Jesús hizo una pausa y pidió un poco de agua a la dueña de la casa antes de proseguir.
- Amigos, yo soy ese río cuyas aguas limpian por dentro y por fuera. En época de lluvias no causaré ningún daño. En el tiempo de sequía nunca me secaré ni desapareceré. Mi cauce es seguro. Hasta mí pueden llegar los arrepentidos, los que reconocen sus manchas. Sé que algunos de los que me oís ahora lo hacéis con deleite pero, más tarde, por la dureza de vuestro corazón os olvidaréis de lo que os digo.
En aquel momento la gente pareció distraerse con algo. El murmullo se extendía. Como una ola que llega del mar a la orilla, comenzaron a girar las cabezas hasta el punto de que Jesús dejó de hablar para prestar atención a lo que sucedía. Entonces preguntó:
- ¿Qué ocurre?
Alguien, situado en una de las esquinas más alejadas, contestó:
- ¡Tu madre y tus hermanos están afuera, dicen que quieren hablar contigo!
- ¿Y quiénes son?
Miró Jesús a los que estaban sentados a su alrededor y añadió:
- Vosotros sois mi madre y mis hermanos. Todo el que hace la voluntad de Dios, ese es mi hermano, mi hermana y mi madre.

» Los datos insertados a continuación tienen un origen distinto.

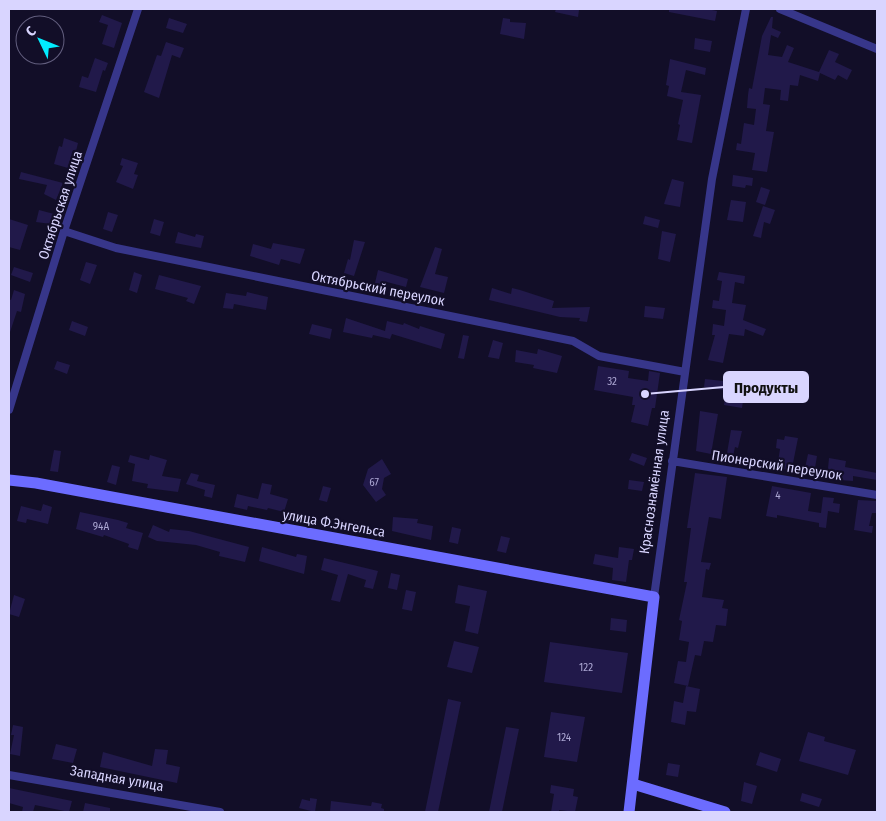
<svg xmlns="http://www.w3.org/2000/svg" width="886" height="821" font-family="'Fira Sans Condensed',sans-serif">
	<style>
		.building { fill: #21194a }
		.lines { fill: none; stroke-linecap: round; stroke-linejoin: round }
		.minor { stroke: #37368a; stroke-width: 8 }
		.secondary { stroke: #6c6cff; stroke-width: 11 }
		.labels { text-anchor: middle; stroke-width: 4.5; stroke-linejoin: round; paint-order: stroke }
		.number-label { font-size: 11px; fill: #aba6d2 }
		.street-label { font-size: 14px; fill: #d9d5ff; stroke: #120e28 }
		.leader { fill: none; stroke: #d9d5ff; stroke-width: 2 }
		.callout-dot { fill: #d9d5ff; stroke: #120e28; stroke-width: 2 }
		.callout { fill: #d9d5ff; stroke: #d9d5ff; stroke-width: 2 }
		.callout-label { font-size: 15px; text-anchor: middle; font-weight: bold; fill: #111 }
	</style>
	<rect width="100%" height="100%" fill="#120e28"/>
	<path class="building" d="M556,9H575L579,10L578,17L555,12Z
		M669,9H707L717,11L715,21L669,12Z
		M102,15L122,23L114,48L102,44L108,25L99,22Z
		M771,17H773L772,28L781,32L778,38L771,35L768,55L782,57L787,45L794,48L788,62L819,72L829,50L839,54L835,62L852,70L847,80L838,75L835,80L820,73L818,81L800,75L798,86L790,85L788,101L780,100L781,90L765,88L763,104L770,105L766,131L774,132L767,172L752,170L755,153L736,150L737,143L741,144L744,123L754,125L756,109L747,108L748,95L749,88L752,89L762,36Z
		M169,18L187,24L183,33L166,28Z
		M503,18L510,19V22L526,23L524,39L500,34Z
		M695,38L712,41L710,52L694,49Z
		M166,42L184,48L180,58L172,55L159,98L144,92L157,55L161,56Z
		M95,58L108,63L105,71L103,70L96,92L79,87L82,76L88,78Z
		M670,59L706,68L705,75L686,70L681,92L701,95L692,143L677,140L680,125L678,124L683,100L667,96L669,86L666,85Z
		M64,138L78,143L76,151L73,150L68,168L54,164L59,146L62,147Z
		M122,158L138,163L134,174L138,175L133,189L116,182L123,166L120,165Z
		M21,172L63,183L56,200L44,194L47,185L19,179Z
		M733,175L753,178L752,186L746,185L745,188L732,186Z
		M672,179L684,182L680,207L664,204Z
		M761,187L770,190L765,205L756,202Z
		M731,200L746,202L743,222L727,220Z
		M763,206L775,210L770,224L764,222L761,238L753,236Z
		M39,210L54,214L51,224L36,222Z
		M108,212L118,215L112,232L103,229Z
		M645,216L660,220L658,228L643,224Z
		M9,219L28,225L20,250L9,247Z
		M154,219L164,222L160,236L150,233Z
		M662,231L676,234L670,262L658,259Z
		M178,232L195,237L196,234L204,236L201,248L175,243Z
		M354,240L365,242L354,276L344,273L348,259L350,260Z
		M273,243L305,249L300,264L281,259L279,265L250,256L253,244L271,249Z
		M435,247L442,249L435,274L448,277L444,293L420,287Z
		M86,262L97,265L90,284L80,280Z
		M14,267L33,273L30,282L11,275Z
		M378,270L408,279L406,287L387,282L386,285L375,283Z
		M134,272L142,275L137,293L129,290Z
		M719,272L745,276L744,284L735,282L732,303L746,305L743,320L766,329L763,336L745,329L744,336L729,334L723,363L708,360L715,335H712L713,324L724,326L726,310L712,308L713,300L719,301L722,281L717,280Z
		M159,275L201,286L194,304L186,301L188,298L155,289Z
		M492,288L511,294L512,288L520,290L554,301L552,308L590,307L587,322L579,321L580,318L560,317L489,300Z
		M14,290L25,294L21,312L17,311L10,332L9,299L11,300Z
		M247,292L268,297L266,310L234,304L233,309L223,308L226,293L246,296Z
		M645,306L665,308L663,319L644,317Z
		M346,318L385,331L387,321L403,325L404,323L419,329L420,326L445,334L441,349L392,334L390,339L373,335L372,338L343,332Z
		M72,321L88,327L85,336L69,330Z
		M312,324L332,329L330,339L309,334Z
		M463,335L469,336L464,359L458,358Z
		M493,340L503,343L499,359L488,357Z
		M538,349L562,356L557,373L533,368L534,365L515,362L516,350L537,354Z
		M57,361L70,365L67,374L54,369Z
		M598,366L629,371L628,378L648,381L649,371L660,373L655,408H652L648,426L631,422L635,405H632L633,397L594,390Z
		M705,379L732,382L731,391L704,387Z
		M726,392L744,394L742,408L724,405Z
		M700,411L718,414L711,454L696,451Z
		M731,430L742,431L738,448L735,447L732,461L716,459V452L727,453Z
		M785,436L798,438L793,463L789,462L788,470L777,468L780,449L776,448L777,439L784,440Z
		M54,450L61,451L58,472L50,471Z
		M632,453L647,458L644,466L629,460Z
		M808,454L817,456L814,474L804,473Z
		M130,455L149,460L150,455L167,460L162,476L181,479L178,492L147,488L148,484L132,481L135,464L128,462Z
		M829,458L846,461L845,467L877,473V480L853,476V481L827,479Z
		M382,459L391,474L384,478L382,489L386,495L376,502L363,485L368,469Z
		M112,465L120,467L116,485L107,482Z
		M191,473L199,475L197,481L215,485L212,498L204,496L205,490L186,484Z
		M695,473L727,477L721,519L709,517L701,562L711,563L709,570L706,569L702,597L724,600L722,608L728,609L726,626L716,625L713,642L704,641L701,656L695,655L688,686L674,683L678,661L686,662L689,642L679,640L682,621L679,620L687,582H684L691,528H687Z
		M629,480L644,482L642,491L628,489Z
		M262,483L272,485L270,494L288,499L284,512L268,508L267,510L248,506L247,510L234,507L237,494L258,499Z
		M323,486L331,488L327,502L319,500Z
		M772,486L811,493L808,511L821,513L823,497L834,498L833,503L840,504L839,513L828,511L826,528L819,527V523L777,515V518L766,516Z
		M858,500L877,501V513H872L869,526H873L872,533L854,530Z
		M43,504L52,507L48,524L27,519L26,523L17,521L21,506L41,511Z
		M80,512L118,520L128,523L126,528L143,533L138,550L128,547L129,544L104,535L103,537L76,529Z
		M393,517L418,519L417,523L433,526L431,540L392,531Z
		M153,525L169,532L170,529L189,531L249,547L245,562L219,556L220,552L196,545L157,541L148,537Z
		M452,527L461,529L458,544L449,542Z
		M501,536L510,538L506,553L497,551Z
		M262,547L296,557L297,554L307,556L304,574L259,561Z
		M619,547L634,549L632,560H629L626,582L612,580L613,568L593,564L595,554L618,558Z
		M324,558L378,571L373,589L364,587L366,580L348,574L340,602L331,600L338,575L321,570Z
		M391,573L400,575L397,590L388,588Z
		M458,585L487,591L478,634L465,631L470,606L455,603Z
		M406,590L416,592L412,611L402,609Z
		M14,595L25,599L19,617L9,614Z
		M611,618L627,620L626,632L610,630Z
		M454,641L479,647L472,673L447,667Z
		M550,642L628,653L622,693L544,682Z
		M686,686L700,689L696,712L687,711L685,725L671,722L674,701L683,703Z
		M448,699L461,702L438,812H425Z
		M551,712L585,717L577,762L544,757Z
		M13,725L23,727L20,756L10,754L14,735H11Z
		M506,727L519,729L502,812H489Z
		M808,732L825,737L824,741L856,750L848,775L799,761Z
		M56,744L77,749L73,763L52,759Z
		M155,749L168,750L166,764L180,767L177,783L100,767L103,752L152,766Z
		M760,752L781,759L777,772L756,765Z
		M668,763L680,765L678,777L666,775Z
		M744,782L757,786L752,804L741,801Z
		M551,785L574,789L573,796L578,797L575,812L559,810V812H551L554,794L550,793Z
		M9,788L72,801L69,812L35,805L33,812H22L23,807L9,803Z
		M802,793L822,799L819,807L800,801Z
		M310,798L317,799L315,812L299,808L302,799L310,801Z
		M331,801L371,806L372,802L382,804L381,808L384,809V812H330Z
		M85,803L110,808V812H83Z"/>
	<g class="lines">
		<path class="minor" d="M780,9L877,49
			M64,231L116,248L573,341L599,356L685,372
			M9,410L64,231L138,9
			M672,461L877,495
			M654,597L712,179L746,9
			M9,775L220,812"/>
		<path class="secondary" d="M9,480L36,483L654,597L629,812
			M633,784L725,812"/>
	</g>
	<g class="labels">
		<g class="number-label">
			<text x="612" y="385">32</text>
			<text x="374" y="486">67</text>
			<text x="778" y="499">4</text>
			<text x="101" y="530">94А</text>
			<text x="586" y="671">122</text>
			<text x="564" y="741">124</text>
		</g>
		<g class="street-label">
			<text transform="translate(60 205) rotate(-72)" y="5">Октябрьская улица</text>
			<text transform="translate(378 288) rotate(11)" y="5">Октябрьский переулок</text>
			<text transform="translate(777 465) rotate(9)" y="5">Пионерский переулок</text>
			<text transform="translate(654 482) rotate(-82)" y="5">Краснознамённая улица</text>
			<text transform="translate(334 523) rotate(10)" y="5">улица Ф.Энгельса</text>
			<text transform="translate(117 778) rotate(10)" y="5">Западная улица</text>
		</g>
	</g>
	<path class="leader" d="M645 394L724 387"/>
	<circle class="callout-dot" cx="645" cy="394" r="5"/>
	<rect class="callout" x="724" y="372" width="84" height="30" rx="5"/>
	<g class="callout-label">
		<text x="766" y="393">Продукты</text>
	</g>
	<rect width="886" height="821" fill="none" stroke="#d9d5ff" stroke-width="20"/>
	<g transform="translate(40 40) rotate(313)"><circle r="24" fill="#120e28" stroke="#625e7e"/>
	<path d="M0-4L9 19L0 12L-9 19Z" fill="#01ecff"/>
	<text y="-8" font-size="14" font-weight="bold" text-anchor="middle" fill="#d9d5ff">С</text>
	</g>
</svg>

Se dispuso a continuar con su parábola, pero Jacobo y Judas, que habían conseguido abrirse paso, llegaron hasta él. El primero de ellos, acercándose con prudencia le habló al oído:
- Vuelve con nosotros, Jesús. ¿No entiendes que entre esta gente hay escribas y fariseos que quieren quitarte de en medio? No te fíes de ninguno. ¿No comprendes que si los irritas, a una orden suya todos los que ahora te admiran se unirán para apedrearte?
En el mismo tono de voz que usaba su hermano, Jesús respondió:
- ¿Acaso sabes tú si es hoy cuando he de morir? ¿Te ha sido revelado ese secreto? ¿Es siendo apedreado como voy a encontrarme con la muerte?
Al oír aquello, Judas ni siquiera intentó abrir su boca. Ambos, airados, se volvieron con la intención de salir del cuarto.A la puerta les esperaba José para marcharse con ellos, pero María, su madre, que guardaba tantas cosas en su corazón, había decidido quedarse con Jesús.Sabía que de todos sus hijos era él quien más la necesitaba cerca.